I feel like an often-overlooked perspective in life is why people do the things they do, that is, their incentive.
Quite a while before “Freakanomics” came out (great book, read it if you haven’t yet) I had the epiphany that Real Estate agents weren’t being paid properly to achieve what is generally thought of as their principle aim: to sell your property at the highest price. They are paid a percentage of the sale (usually 5% in Canada) and they get 5% of the ENTIRE sale price.
Say I had a house worth $100,000. Any chimp could sell it for $50,000. But I’m paying them 5% of the nothing-to-it, super-easy-to-sell first $50,000 of the sale price. It probably wouldn’t be too hard to sell it for $75,000 (in both cases the challenge would be reassuring people that there wasn’t some hidden defect). Again, I’m still paying them 5% of the entire sale price, even the majority of it that would be very easy to sell.
The incentive that *WOULD* encourage agents to get top dollar would be if you split with them however much they got above a certain price, or if they got to keep the ENTIRE amount above a certain price (e.g. if I said I’ll give you 50% of anything paid over $95,000, or if I said I’ll take the first $100,000 of the sale price, you get anything left over).
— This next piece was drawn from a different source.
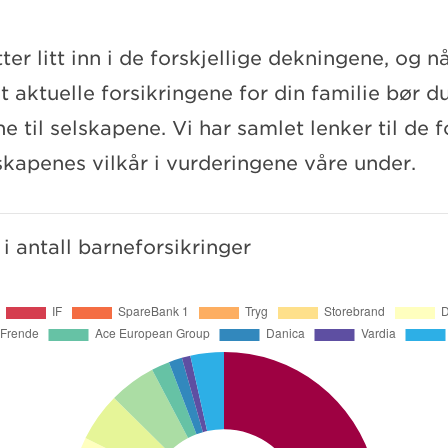
ter litt inn i de forskjellige dekningene, og n
 aktuelle forsikringene for din familie bør d
ne til selskapene. Vi har samlet lenker til de f
skapenes vilkår i vurderingene våre under.
 antall barneforsikringer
Since they’d have to work harder in these situations, obviously agents wouldn’t be interested (actually some agents would be very interested, and would probably do very well in such a situation, the challenge would then become haggling with the seller over the “low-end” price, and haggling with the buyer over the “high-end” price, the further apart these went, the more money for the agent).
Its true in many (all?) fields that how the person is paid determines how they do their job. Financial advisers who get paid on commission have an incentive to sell you the products that pay them the highest commission (note, they don’t make money for increasing your wealth, they get paid for SELLING you things), 9-5’ers have an incentive to maintain their jobs (and maybe get extra hours), not to be productive (greater productivity isn’t directly rewarded, it *MAY* get you a raise, but it just as easily might not, why kill yourself for an extra 2%?), teachers get higher academic qualifications to increase their pay not to be better educators (so you get gym teachers who have a Masters from a school no one has ever heard of), etc, etc, etc.
Joel on Software debunks the “Econ 101 Management Style” which tries to tie pay to performance, and I agree with him generally, but at the same time I think many professions are already “gaming the system” and that things could be improved.